Phil Serlin: Yeah. So I mean, I think that you can see in our financial statements that gross margins are well in excess of 90% and significantly in excess of 90%. And I don’t think that, that’s going to change.
John Vandermosten: Okay. All right. Thank you for taking my questions.
Phil Serlin: You’re welcome. Have a great day.
Operator: The next question is from Joe Pantginis of HC Wainwright. Please go ahead.
Joe Pantginis: Hey there. Thanks for taking the follow up. I just wanted to ask — look, I don’t want to overstate or understate, but I really wanted to get your comments as to the potential importance of the work that you did ahead of time to be able to get the pass-through status for CMS with regard to hospital bundling? And then second, anything that we need to consider with regard to drug supply and manufacturing efforts for additional ramp-up? Thank you.
Phil Serlin: Okay. So I will turn that first question over to Holly, and I’ll take the second question. Go ahead, Holly.
Holly May: I don’t know if I heard the question in there, but I will attempt to answer this, and if I didn’t — if I didn’t clearly get to your concern, please ask the question again. So we are quite pleased with the work that our account team has done. We have three different types of field individuals. We have our sales professionals. We have our medical team and then we also have our account payer team. And they are focused on the payers, both commercial and government payers to assure that we have access. And we are quite pleased where we are right now with about 95% of the lives covered. And as you said also, we are — in the first quarter, we have a team that pass-through status. So we feel like we are well positioned, and we have not, to date, had any issues with any sort of access or denial of patients to receive APHEXDA. Now, did I answer your question? I’m not exactly sure.
Joe Pantginis: You did, Holly. You did. Thank you.
Phil Serlin: And on the supply side, Joe, we are very well positioned from a drug supply perspective, both for all of our commercial needs as well as our clinical needs. So there’s really no issue there whatsoever.
Joe Pantginis: Great. Thanks for the follow-up.

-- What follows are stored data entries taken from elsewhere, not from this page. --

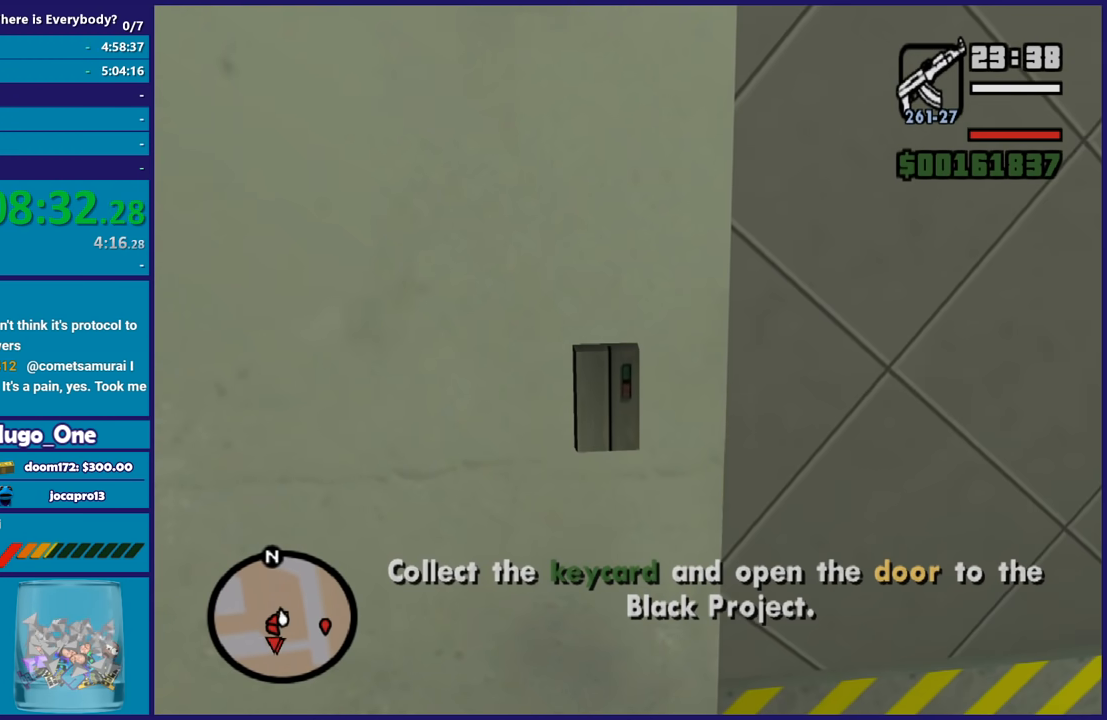
{"buttons": [], "left_stick": "center", "right_stick": "center", "events": [[368, "left_stick", "down"], [434, "left_stick", "center"]]}
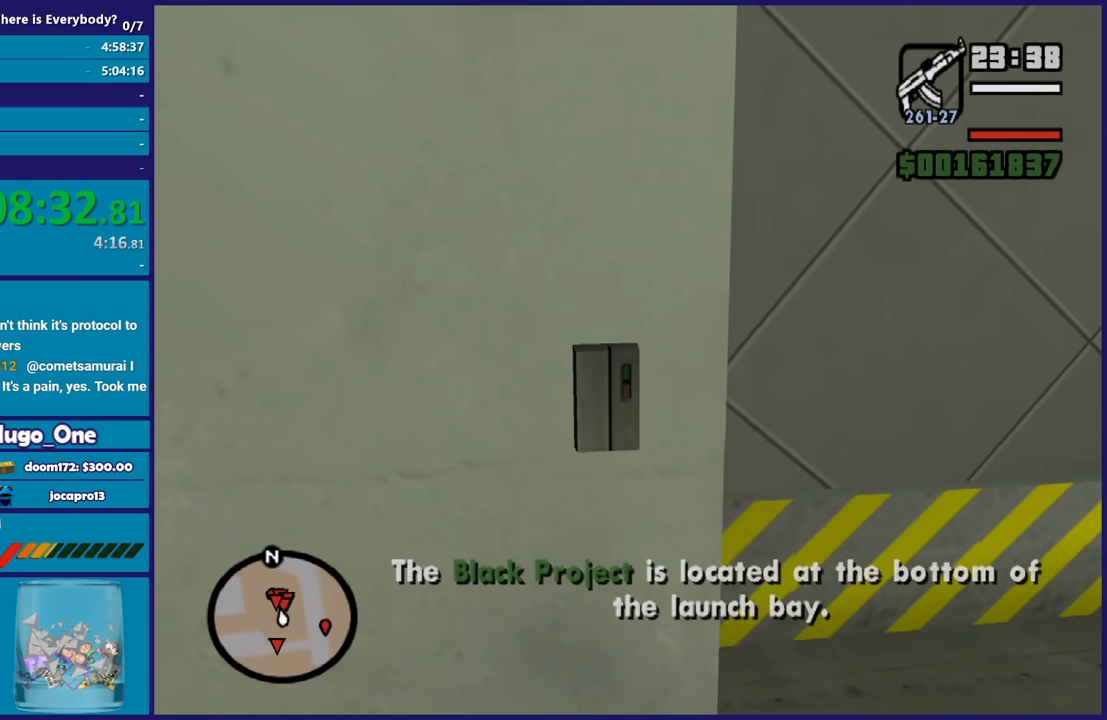
{"buttons": [], "left_stick": "right", "right_stick": "center", "events": [[167, "A", "down"], [300, "A", "up"], [400, "A", "down"], [400, "left_stick", "right"], [501, "A", "up"]]}
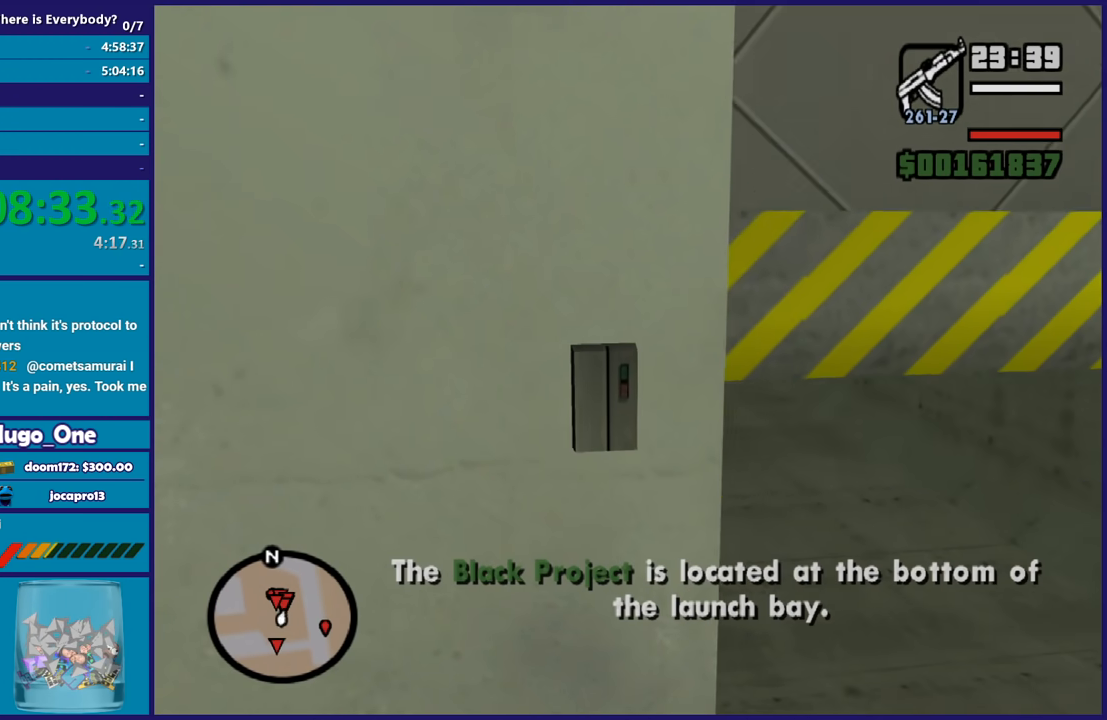
{"buttons": ["R1"], "left_stick": "up", "right_stick": "down-left", "events": [[100, "A", "down"], [200, "left_stick", "up-right"], [233, "A", "up"], [467, "R1", "down"], [467, "right_stick", "down-left"], [500, "left_stick", "up"]]}
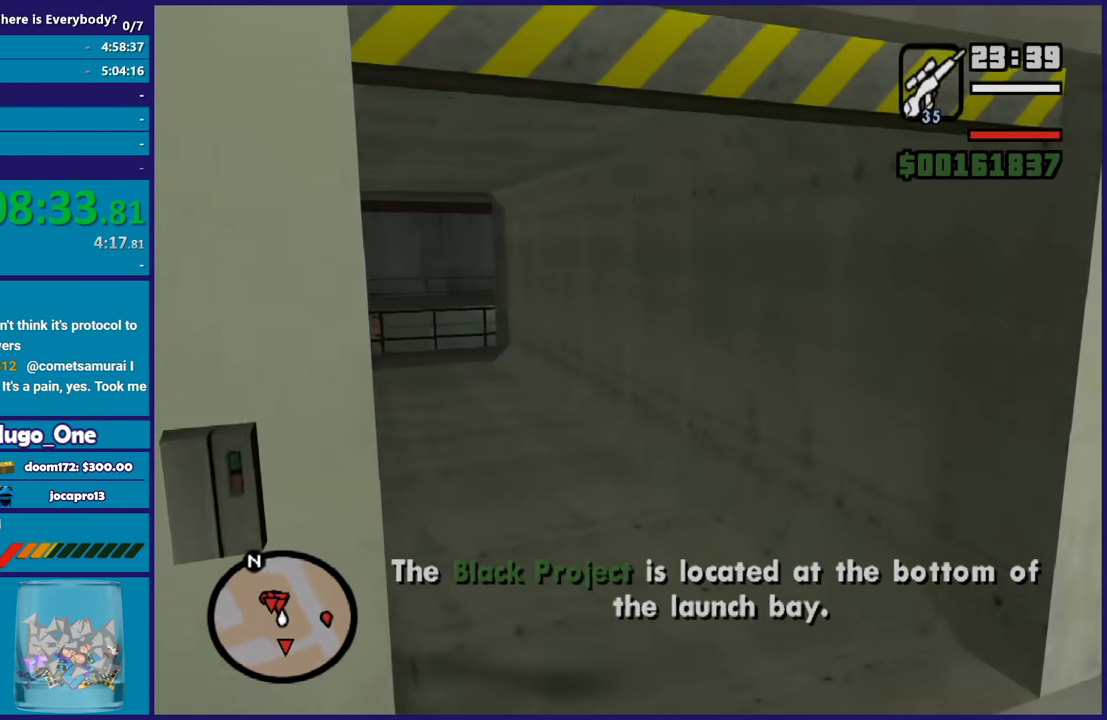
{"buttons": [], "left_stick": "up", "right_stick": "center", "events": [[67, "R1", "up"], [133, "L1", "down"], [267, "L1", "up"], [467, "right_stick", "center"]]}
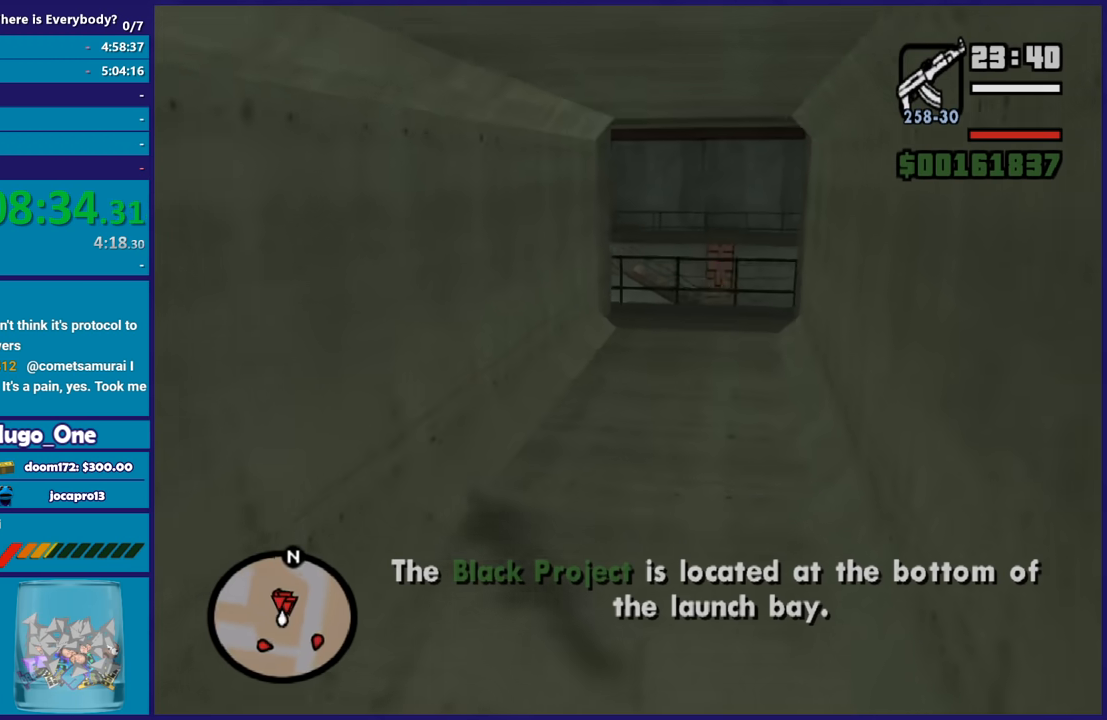
{"buttons": ["L2", "R2"], "left_stick": "up", "right_stick": "center", "events": [[134, "L2", "down"], [134, "R2", "down"]]}
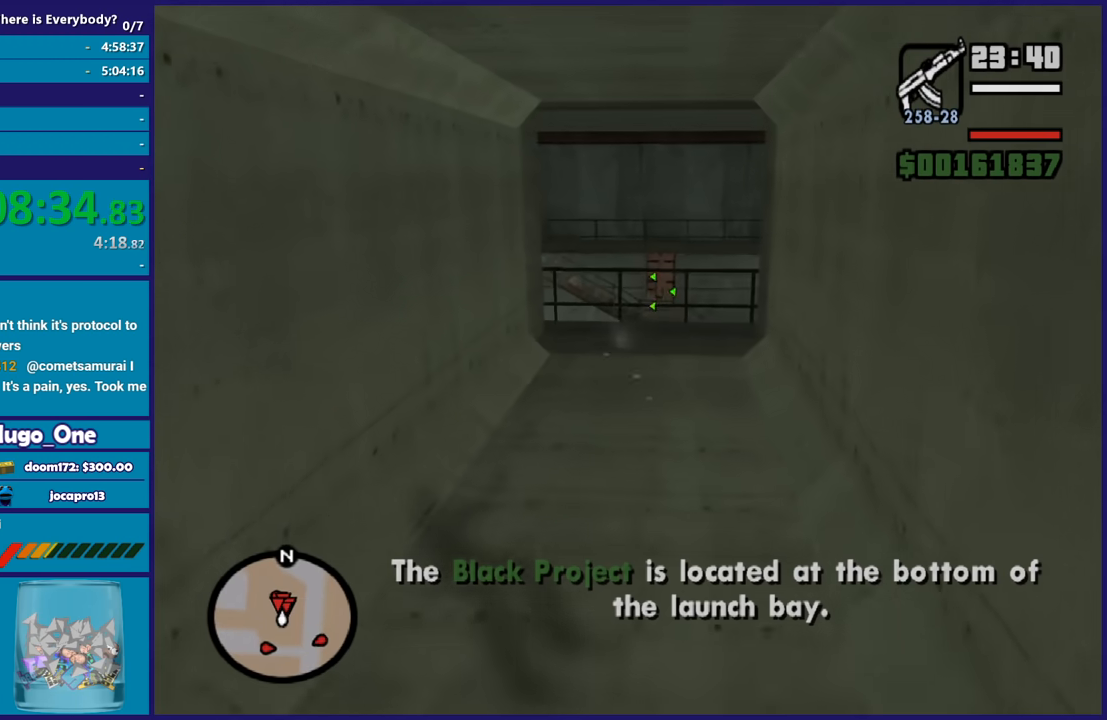
{"buttons": ["L2", "R2"], "left_stick": "up", "right_stick": "center", "events": []}
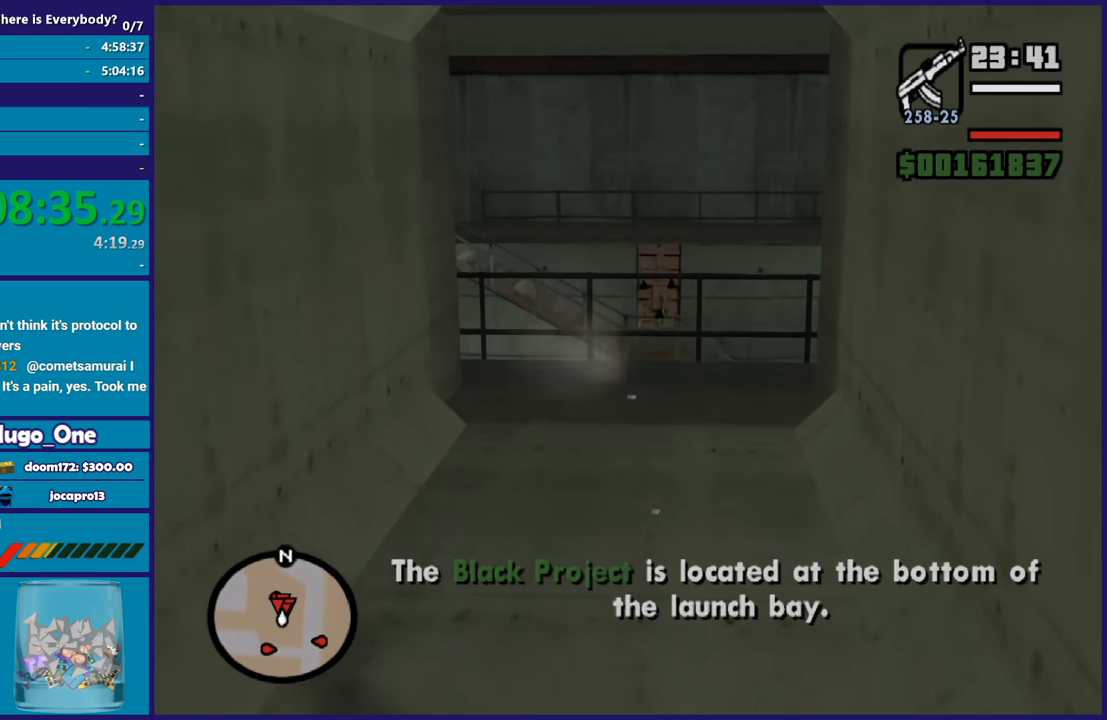
{"buttons": [], "left_stick": "up", "right_stick": "center", "events": [[367, "L2", "up"], [367, "R2", "up"]]}
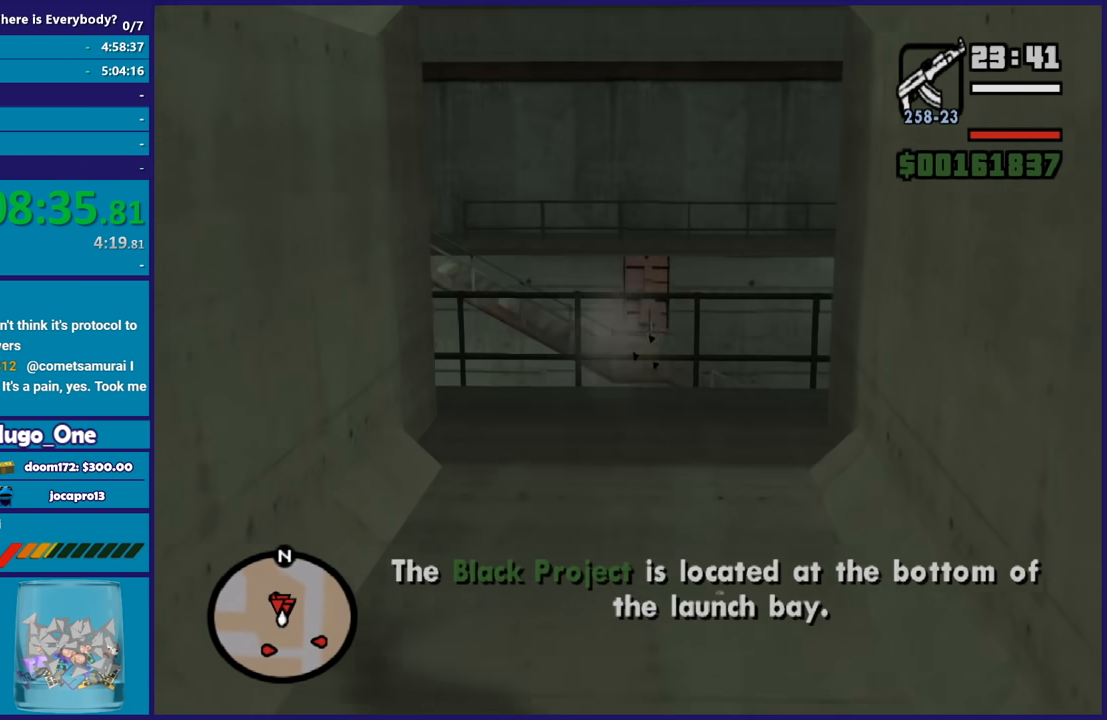
{"buttons": [], "left_stick": "up", "right_stick": "down-left", "events": [[267, "right_stick", "down-left"], [334, "R1", "down"], [434, "R1", "up"]]}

Phil Serlin: You’re welcome.
Operator: There are no further questions at this time. Before I ask Mr. Phil Serlin to go ahead with his closing statement, I would like to remind participants that a replay of this call is scheduled to begin two hours after the conference. In the US, please call 1 (888) 295-2634. In Israel, please call 03-925-5904. Internationally, please call 972-3-925-5904. Mr. Serlin, would you like to make your concluding statement?
Phil Serlin: Yes. Thank you, operator. In closing, we are progressing through 2024 with significant momentum both with the ongoing commercial ramp of APHEXDA as well as the advancement of our development programs in pancreatic cancer and sickle cell disease. I’m excited for what we are poised to accomplish over the remainder of this year and next. Thank you all very much for your continued interest in BioLineRx. We look forward to providing our next comprehensive quarterly update in August. Be safe, and have a great day.
Operator: Thank you. This concludes the BioLineRx first quarter 2024 conference call. Thank you for your participation. You may go ahead and disconnect.